For a player who is just 28, Austin Rivers carries himself with the attitude akin to the league's most savvy veterans. And it's no mystery as to why Rivers is wise beyond his years.

Rivers became a familiar face in the basketball consciousness far before he joined the Rockets last season. He was drafted by New Orleans with the No. 10 pick in the 2012 NBA Draft, entering the league following a strong freshman season at Duke. Rivers hit a game-winner over North Carolina at Chapel Hill in 2012. One year prior, he was a high school mixtape sensation and the No. 3 recruit in the country. Rivers is no stranger to the spotlight. 

The wisdom that Rivers has deftly displayed with the Rockets wasn't always evident early in his NBA career. His Clippers tenure saw bouts of inconsistency–though he did log 59 starts in 2017-18–and he was quickly dealt from Washington after a frustrating 29 games in 2018-19. Rivers is confident in his scoring and playmaking ability, and rightly so. He was a leading preps player and an All-ACC talent at Duke. He's shown the ability to lead offenses in short stretches. But as he noted after Sunday night's 41-point eruption, filling his role in Houston has become more important than flashing his scoring potential. Rivers' buy-in is critical to the Rockets' Finals hopes.

"I believe I'm a premier scorer, but I'm on a team where that's not required of me every night," Rivers said after Sunday's win over Sacramento. "I play with the best scorer in the NBA, so you've got to play a role and buy in."

Rivers didn't have to take a back seat to anyone on Sunday night. He played 33 minutes and took 20 shots with Russell Westbrook and Eric Gordon out of the lineup, forming a new dynamic duo alongside James Harden. Rivers banged home six threes and torched Sacramento in transition, backing up his bravado as a "premier scorer." And Rivers' career night wasn't solely fueled by his own self-confidence. Rivers noted consistent encouragement from Harden and Westbrook throughout the contest. With two of Houston's top scorers out of the lineup, Rivers was empowered to take the reins.

"When you have a guy like James Harden telling you to go and Russell Westbrook telling you to go and that no one can stop you, that's coming from two of the best players in the NBA," Rivers said postgame. "I don't know what else you need."

41 points is certainly an outlier for Rivers, especially given his place in Houston's rotation. Westbrook and Gordon will likely return to the floor in at least one of the next three seeding games, and Rivers will be relegated to his usual spot in Mike D'Antoni's rotation. But Rivers can still provide a similar impact in limited minutes, even without the sustained volume. 

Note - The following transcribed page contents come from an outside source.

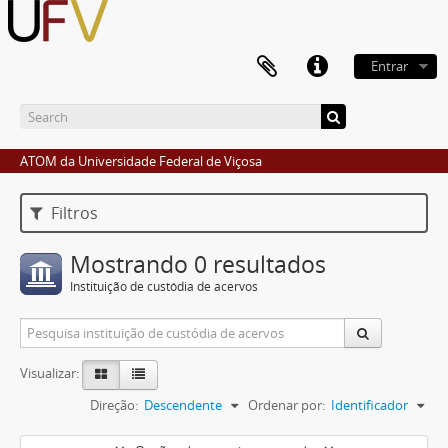
Entrar
ATOM da Universidade Federal de Viçosa
Filtros
Mostrando 0 resultados
Instituição de custódia de acervos
Visualizar:
Direção:
Descendente
Ordenar por:
Identificador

Rivers is shooting 43.6% from three since returning from a thumb injury in late January, and while that could be a product of small sample size, Rivers' three-point shot is just a facet of his overall value. The Duke product is a dynamic fast-break threat, and he can break down the defense off the dribble in the half-court. Yet Rivers' greatest skill is likely on the defensive end. He's Houston's most effective on-ball defender against opposing point guards, and his active hands help fuel Houston's suddenly-elite turnover generation. After a serious midseason lull, Rivers has bounced back as a critical piece of Houston's roster.

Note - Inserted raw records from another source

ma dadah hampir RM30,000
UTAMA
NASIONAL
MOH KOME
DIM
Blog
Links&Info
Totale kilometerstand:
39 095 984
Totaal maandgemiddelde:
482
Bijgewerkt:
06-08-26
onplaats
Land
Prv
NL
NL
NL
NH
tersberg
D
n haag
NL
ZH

"When [Rivers'] time comes and he’s on the court, defensively he has to be as solid as he can, and offensively when he gets opportunities to basically do what he did tonight," Harden said postgame. "That’s going to help our team as a whole.”

It's been a bit of a rocky road for Rivers across his eight NBA seasons, and he's unlikely to ever receive the chance to be anything close to a leading option. But the right role is often preferable to the one with the most responsibility. Rivers has found a true home in Houston, one where he can play to his strengths and make a positive impact each night. At his best, Rivers can be a critical piece of a Finals contender. He could be just that across the next two months in Orlando.